# About this exercise
Produce an exact copy of the lines below, starting at the first and ending with the line containing "Website zu analysieren.".

# The records

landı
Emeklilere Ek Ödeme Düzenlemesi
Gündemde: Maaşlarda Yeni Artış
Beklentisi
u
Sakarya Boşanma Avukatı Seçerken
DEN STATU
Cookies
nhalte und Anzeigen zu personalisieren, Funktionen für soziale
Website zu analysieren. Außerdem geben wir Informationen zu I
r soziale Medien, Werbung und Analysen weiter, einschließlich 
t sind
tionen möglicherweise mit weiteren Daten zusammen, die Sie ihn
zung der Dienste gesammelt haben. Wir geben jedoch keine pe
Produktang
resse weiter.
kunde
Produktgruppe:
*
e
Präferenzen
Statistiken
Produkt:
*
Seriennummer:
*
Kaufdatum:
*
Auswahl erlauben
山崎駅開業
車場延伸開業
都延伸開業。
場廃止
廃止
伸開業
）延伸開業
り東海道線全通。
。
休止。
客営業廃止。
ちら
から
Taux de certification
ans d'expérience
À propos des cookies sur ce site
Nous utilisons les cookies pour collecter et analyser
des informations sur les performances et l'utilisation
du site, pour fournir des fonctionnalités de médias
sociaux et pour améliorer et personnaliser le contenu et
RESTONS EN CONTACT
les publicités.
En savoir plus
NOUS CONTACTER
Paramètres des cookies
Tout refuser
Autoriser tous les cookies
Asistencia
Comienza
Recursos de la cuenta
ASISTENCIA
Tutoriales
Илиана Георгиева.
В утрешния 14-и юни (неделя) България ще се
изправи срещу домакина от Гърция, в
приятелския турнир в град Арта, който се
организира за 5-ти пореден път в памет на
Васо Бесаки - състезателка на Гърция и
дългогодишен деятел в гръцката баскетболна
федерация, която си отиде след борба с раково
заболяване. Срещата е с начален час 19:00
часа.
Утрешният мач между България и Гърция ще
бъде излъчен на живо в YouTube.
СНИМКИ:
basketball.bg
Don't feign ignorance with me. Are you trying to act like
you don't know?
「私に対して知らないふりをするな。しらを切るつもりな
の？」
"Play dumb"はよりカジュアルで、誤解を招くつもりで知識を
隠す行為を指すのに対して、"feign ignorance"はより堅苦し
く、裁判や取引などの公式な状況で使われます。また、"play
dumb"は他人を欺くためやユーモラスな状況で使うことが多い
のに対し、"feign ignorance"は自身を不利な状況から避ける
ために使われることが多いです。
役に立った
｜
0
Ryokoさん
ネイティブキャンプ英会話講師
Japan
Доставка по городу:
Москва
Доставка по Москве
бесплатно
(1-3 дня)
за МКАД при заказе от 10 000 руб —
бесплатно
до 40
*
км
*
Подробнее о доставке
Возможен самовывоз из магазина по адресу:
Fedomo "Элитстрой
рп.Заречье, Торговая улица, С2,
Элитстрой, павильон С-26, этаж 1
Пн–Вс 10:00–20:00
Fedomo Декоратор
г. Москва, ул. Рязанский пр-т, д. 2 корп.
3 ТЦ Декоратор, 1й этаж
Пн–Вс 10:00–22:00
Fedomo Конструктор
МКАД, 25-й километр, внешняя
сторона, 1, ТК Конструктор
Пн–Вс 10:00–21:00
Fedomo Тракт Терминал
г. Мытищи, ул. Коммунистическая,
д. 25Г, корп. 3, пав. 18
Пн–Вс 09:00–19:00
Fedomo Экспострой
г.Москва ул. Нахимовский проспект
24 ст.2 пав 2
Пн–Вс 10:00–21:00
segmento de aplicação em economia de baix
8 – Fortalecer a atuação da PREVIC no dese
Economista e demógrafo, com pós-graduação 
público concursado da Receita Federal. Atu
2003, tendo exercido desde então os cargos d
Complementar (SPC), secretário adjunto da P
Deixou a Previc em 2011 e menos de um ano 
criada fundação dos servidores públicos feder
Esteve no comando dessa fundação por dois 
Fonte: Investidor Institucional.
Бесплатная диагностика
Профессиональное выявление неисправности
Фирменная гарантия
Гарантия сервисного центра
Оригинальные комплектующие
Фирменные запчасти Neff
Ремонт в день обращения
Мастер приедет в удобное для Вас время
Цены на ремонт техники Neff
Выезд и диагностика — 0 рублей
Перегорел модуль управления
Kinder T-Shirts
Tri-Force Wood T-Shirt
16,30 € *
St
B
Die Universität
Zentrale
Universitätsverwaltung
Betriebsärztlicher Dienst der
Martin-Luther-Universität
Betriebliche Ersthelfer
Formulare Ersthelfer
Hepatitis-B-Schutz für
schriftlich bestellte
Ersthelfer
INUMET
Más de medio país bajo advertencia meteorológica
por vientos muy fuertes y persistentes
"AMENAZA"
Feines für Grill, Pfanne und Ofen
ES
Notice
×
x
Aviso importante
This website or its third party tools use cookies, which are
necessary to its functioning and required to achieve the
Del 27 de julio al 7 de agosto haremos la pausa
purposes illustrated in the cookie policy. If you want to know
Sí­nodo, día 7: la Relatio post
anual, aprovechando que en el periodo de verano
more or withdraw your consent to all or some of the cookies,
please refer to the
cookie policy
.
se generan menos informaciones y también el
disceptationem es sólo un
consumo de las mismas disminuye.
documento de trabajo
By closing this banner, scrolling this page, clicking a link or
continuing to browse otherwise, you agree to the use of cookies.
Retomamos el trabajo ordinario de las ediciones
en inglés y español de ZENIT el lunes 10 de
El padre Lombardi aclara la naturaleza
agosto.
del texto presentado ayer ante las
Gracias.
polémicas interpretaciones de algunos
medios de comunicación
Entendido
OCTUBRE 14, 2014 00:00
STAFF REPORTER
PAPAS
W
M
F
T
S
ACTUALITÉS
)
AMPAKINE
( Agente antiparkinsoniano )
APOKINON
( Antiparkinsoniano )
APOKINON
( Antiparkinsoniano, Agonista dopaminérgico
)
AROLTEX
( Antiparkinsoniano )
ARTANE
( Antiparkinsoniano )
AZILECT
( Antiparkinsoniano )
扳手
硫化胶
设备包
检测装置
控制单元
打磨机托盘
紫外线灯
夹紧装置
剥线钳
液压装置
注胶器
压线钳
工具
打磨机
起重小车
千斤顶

# Answer to the exercise
landı
Emeklilere Ek Ödeme Düzenlemesi
Gündemde: Maaşlarda Yeni Artış
Beklentisi
u
Sakarya Boşanma Avukatı Seçerken
DEN STATU
Cookies
nhalte und Anzeigen zu personalisieren, Funktionen für soziale
Website zu analysieren. Außerdem geben wir Informationen zu I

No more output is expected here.